Now it’s time to close up the bottom of the fuselage with sheet balsa. This part of the building sequence offers me a fine opportunity to talk about one of the choices of design and construction technique that went into developing this kit. This is something that goes back to the very earliest days of model airplane building, and makes for a fun history lesson. In the beginning such model airplanes as existed at all might just as well have been whittled (OK, carved) out of a solid block of wood. Since the model builders of those days were every bit as smart as we are, it didn’t take long for them to figure out that solid models might look great, but for real flight they were useless unless you were willing to settle for swinging them around on a string. (Important note: real control line flying, which is something very different, was not invented yet.) What did offer promise of flying were models made mostly of air…contained and defined by a collection of intricately shaped long, skinny sticks and some shorter flat pieces that served as fuselage formers and wing ribs. At first the sticks were basswood, spruce or maybe even pine, and the flat stuff might just as often have been cardboard.

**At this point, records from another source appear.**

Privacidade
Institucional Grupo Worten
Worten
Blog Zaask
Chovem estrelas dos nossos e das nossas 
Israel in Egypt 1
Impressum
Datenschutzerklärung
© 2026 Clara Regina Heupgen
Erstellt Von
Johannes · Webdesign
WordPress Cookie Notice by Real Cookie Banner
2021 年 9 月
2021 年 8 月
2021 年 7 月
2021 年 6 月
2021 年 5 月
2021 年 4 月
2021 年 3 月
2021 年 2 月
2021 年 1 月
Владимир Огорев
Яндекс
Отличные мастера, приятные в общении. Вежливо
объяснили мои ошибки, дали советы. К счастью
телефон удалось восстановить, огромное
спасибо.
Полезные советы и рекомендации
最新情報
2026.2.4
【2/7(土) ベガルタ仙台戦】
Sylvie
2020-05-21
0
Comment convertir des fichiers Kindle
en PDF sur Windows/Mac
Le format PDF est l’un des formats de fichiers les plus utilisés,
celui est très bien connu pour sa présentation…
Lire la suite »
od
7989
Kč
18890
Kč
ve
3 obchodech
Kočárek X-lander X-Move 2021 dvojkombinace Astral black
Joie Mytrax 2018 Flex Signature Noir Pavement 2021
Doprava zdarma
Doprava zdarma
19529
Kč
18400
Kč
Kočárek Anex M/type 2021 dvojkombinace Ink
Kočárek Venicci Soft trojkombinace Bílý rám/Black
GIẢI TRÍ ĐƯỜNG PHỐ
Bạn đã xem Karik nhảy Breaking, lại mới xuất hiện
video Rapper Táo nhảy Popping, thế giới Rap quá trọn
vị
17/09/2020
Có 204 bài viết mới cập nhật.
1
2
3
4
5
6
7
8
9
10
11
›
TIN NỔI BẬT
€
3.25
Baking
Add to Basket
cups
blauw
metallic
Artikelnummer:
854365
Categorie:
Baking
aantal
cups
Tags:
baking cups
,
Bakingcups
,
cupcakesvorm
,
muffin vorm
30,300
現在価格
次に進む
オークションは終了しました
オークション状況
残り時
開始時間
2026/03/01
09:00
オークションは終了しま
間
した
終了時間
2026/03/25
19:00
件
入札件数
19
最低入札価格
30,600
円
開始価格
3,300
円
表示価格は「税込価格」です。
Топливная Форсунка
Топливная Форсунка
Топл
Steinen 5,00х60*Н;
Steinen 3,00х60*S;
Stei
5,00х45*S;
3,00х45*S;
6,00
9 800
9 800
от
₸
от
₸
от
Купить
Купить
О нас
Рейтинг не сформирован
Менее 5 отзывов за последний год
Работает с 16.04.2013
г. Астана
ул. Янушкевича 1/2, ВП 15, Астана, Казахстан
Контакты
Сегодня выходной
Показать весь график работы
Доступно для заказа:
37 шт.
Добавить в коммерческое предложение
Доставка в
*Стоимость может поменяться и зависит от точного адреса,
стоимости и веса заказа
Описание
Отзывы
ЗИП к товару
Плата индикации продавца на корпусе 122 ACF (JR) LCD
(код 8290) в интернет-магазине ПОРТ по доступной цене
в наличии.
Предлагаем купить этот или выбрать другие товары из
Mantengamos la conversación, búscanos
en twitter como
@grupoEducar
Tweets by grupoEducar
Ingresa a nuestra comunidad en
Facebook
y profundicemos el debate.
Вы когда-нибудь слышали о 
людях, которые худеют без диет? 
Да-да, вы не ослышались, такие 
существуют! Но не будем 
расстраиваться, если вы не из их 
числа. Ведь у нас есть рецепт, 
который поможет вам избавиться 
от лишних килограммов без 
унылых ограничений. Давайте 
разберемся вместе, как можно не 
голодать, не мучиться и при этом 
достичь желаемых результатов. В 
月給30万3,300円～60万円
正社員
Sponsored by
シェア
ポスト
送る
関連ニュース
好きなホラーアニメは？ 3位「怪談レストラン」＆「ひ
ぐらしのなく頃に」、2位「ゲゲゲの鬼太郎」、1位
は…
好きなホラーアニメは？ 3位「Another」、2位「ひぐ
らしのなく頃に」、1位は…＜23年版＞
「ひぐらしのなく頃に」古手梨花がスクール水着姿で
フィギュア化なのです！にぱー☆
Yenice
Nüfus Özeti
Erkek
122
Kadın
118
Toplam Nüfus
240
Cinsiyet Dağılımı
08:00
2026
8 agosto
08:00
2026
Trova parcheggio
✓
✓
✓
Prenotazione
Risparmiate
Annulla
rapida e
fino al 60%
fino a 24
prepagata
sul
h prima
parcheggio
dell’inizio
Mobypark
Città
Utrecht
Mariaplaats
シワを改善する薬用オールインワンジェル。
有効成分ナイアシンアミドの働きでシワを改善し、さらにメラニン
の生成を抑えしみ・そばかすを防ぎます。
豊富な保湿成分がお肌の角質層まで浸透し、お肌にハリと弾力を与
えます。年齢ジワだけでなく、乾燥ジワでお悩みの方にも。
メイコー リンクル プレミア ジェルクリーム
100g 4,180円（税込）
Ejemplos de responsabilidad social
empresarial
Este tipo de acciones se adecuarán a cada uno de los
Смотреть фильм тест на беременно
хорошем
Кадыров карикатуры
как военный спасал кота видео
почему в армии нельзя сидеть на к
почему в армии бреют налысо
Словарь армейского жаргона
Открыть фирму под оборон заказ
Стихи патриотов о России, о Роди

Tradition holds that sometime during the 1920’s or thereabout, balsa wood appeared as the miracle material that was going to revolutionize aeromodeling. It did.
Spruce and basswood (along with thin aircraft plywood as it became available) got reserved for things like wing spars and engine mounts (if you were lucky enough to have an engine!). Balsa took over. At first you used it just like the old stuff…longerons and stringers, leading and trailing edges…sticks. It didn’t take long for somebody to figure out that if you used a very thin, fine-toothed table saw you could cut a block of balsa wood into smooth, accurately dimensioned sheets of various convenient thicknesses and sizes AND that it took a whole lot less time and effort (as well as skill, sometimes) to cut out something like a fuselage side from one of those balsa sheets than it did to piece it together from eleventy-odd lengths of stick balsa.
Not surprisingly, considering the independent nature of the sort of people who build model airplanes, a debate ensued as to which was better…built-up (stick) construction with tissue or silk covering or sheet construction which might be covered or not, but didn’t need to be. Built-up structure lends itself to curvey, complex shapes and is by nature light as well. It’s also more demanding to build accurately and perhaps more likely to be fragile. Sheet structures tend, by definition, to be mostly flat and angular. They can be a lot quicker to build. They use up more balsa and often weigh more than built-up equivalents, but they are often tougher in the face of real-world flying. It can be harder to poke a hole through a piece of balsa than through a piece of doped tissue or silk. However, there are some things that you can’t do with fabric covered open structure, like producing a regular convex curved surface such as an engine cowl…without facets (flat spots). For that you need a bent or formed sheet or a carved or molded part. (You can produce an esthetically and mathematically smooth concave surface with fabric, but that’s a tale for another time).
The esthetics-versus-functionality debate that started here is still going on. You might say that it’s with us today as the model building-versus-ARF question. As is usually the case in such matters…in my opinion…there will never be any single right answer. We need them both, and this Stinson SR-9 kit project is an excellent example of how that works out in practice.